Document extract:
--- START ---

  4. Is it a grant from a wealthy friendly nation that has gone into financing this military housing project? Or is it instead a loan of sorts (disguised somehow as a gift with no strings attached) designed to facilitate access by the lender to some of our prized natural and mineral resources? These questions bring me inevitably to the Chinese-owned Kingho Mining Company’s recent acquisition of and now full-blown operations in our iron ore mines in Tonkolili. They also bring to mind some Chinese entrepreneurs’ involvement in the environmentally disastrous exploitation of our woodlands in Koinagdu and Falaba, highlighted so eloquently just yesterday in an article by a very concerned student of Njala University published in this newspaper.

    Furthermore, the questions draw attention to the ongoing outcry surrounding our government’s offer to the Chinese of a piece of pristine land on our coast for the construction what is claimed to be a future fishing harbour rather than a fishmeal factory as critics have claimed. These critics have highlighted the destructive environmental impact the construction of such a factory is sure to have, citing the deleterious environmental outcomes of a similar Chinese economic activity in neighbouring Gambia as a case in point.

    One cannot therefore help wondering just how deeply the Chinese are involved in our economy and to what end. A thick layer of opacity seems to surround their operations, prompting me to ask and legitimately so, whether our leaders, past and present, have not unwittingly or otherwise mortgaged our future. The people of Sierra Leone need to know the basis on which our economic relationship with China has so far been built. They need to make sure that the bilateral economic arrangement in question does not and will not hold our country hostage to the whims and caprices of a foreign state (an economic super power to boot), no matter how benign and beneficial that relationship might be or indeed has often been.
--- END ---
Information provided:
--- START ---
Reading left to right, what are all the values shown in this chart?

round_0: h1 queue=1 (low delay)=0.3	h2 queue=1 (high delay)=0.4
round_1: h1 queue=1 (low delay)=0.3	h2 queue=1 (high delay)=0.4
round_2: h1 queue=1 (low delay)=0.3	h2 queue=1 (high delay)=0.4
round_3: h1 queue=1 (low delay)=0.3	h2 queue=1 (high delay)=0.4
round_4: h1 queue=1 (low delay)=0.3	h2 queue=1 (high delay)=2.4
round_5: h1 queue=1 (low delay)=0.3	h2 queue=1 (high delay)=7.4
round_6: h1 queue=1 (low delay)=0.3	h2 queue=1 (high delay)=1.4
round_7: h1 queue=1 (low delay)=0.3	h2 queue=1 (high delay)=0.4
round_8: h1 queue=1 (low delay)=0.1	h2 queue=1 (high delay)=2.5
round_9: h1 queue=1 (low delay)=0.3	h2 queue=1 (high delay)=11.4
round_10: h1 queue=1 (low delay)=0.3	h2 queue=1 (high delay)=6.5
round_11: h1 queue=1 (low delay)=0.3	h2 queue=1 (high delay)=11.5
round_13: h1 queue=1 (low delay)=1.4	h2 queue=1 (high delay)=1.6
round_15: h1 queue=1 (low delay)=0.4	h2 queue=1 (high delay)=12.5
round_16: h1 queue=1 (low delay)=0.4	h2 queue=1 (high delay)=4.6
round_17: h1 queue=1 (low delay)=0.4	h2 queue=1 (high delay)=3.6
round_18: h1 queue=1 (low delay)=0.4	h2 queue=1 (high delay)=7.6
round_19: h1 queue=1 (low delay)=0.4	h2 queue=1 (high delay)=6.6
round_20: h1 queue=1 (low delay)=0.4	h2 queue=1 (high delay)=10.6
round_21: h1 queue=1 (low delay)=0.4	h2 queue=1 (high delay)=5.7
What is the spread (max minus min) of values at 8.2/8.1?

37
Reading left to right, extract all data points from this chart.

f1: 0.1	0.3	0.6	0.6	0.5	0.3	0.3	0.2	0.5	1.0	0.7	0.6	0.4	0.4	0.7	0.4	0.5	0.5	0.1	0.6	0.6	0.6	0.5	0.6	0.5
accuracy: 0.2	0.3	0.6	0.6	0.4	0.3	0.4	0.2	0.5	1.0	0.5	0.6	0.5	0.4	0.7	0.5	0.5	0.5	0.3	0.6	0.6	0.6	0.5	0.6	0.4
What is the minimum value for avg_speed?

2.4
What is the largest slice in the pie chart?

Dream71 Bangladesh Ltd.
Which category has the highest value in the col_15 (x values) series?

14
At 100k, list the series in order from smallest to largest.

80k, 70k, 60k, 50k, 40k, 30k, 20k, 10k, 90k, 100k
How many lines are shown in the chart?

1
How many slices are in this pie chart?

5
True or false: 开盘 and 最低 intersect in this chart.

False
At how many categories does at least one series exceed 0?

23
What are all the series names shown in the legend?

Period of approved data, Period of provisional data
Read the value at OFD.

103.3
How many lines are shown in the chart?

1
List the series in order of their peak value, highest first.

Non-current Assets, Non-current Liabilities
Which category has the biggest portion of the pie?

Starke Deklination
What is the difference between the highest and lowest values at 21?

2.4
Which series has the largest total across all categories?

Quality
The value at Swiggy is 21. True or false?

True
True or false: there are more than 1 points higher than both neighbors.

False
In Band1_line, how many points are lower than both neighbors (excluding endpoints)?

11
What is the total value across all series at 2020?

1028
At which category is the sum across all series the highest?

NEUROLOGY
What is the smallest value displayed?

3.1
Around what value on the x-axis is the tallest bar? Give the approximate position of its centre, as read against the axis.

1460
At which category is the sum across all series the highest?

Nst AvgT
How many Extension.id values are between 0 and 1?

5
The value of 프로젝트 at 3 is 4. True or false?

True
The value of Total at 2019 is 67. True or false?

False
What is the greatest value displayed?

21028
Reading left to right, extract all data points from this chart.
--- END ---
Set of tasks:
a - Please copy the commentary's text between "4. Is it a grant" and "in this newspaper.", inclusive.
b - List every country named in the commentary.

Solutions per task:
a -
4. Is it a grant from a wealthy friendly nation that has gone into financing this military housing project? Or is it instead a loan of sorts (disguised somehow as a gift with no strings attached) designed to facilitate access by the lender to some of our prized natural and mineral resources? These questions bring me inevitably to the Chinese-owned Kingho Mining Company’s recent acquisition of and now full-blown operations in our iron ore mines in Tonkolili. They also bring to mind some Chinese entrepreneurs’ involvement in the environmentally disastrous exploitation of our woodlands in Koinagdu and Falaba, highlighted so eloquently just yesterday in an article by a very concerned student of Njala University published in this newspaper.

b -
Gambia
Sierra Leone
China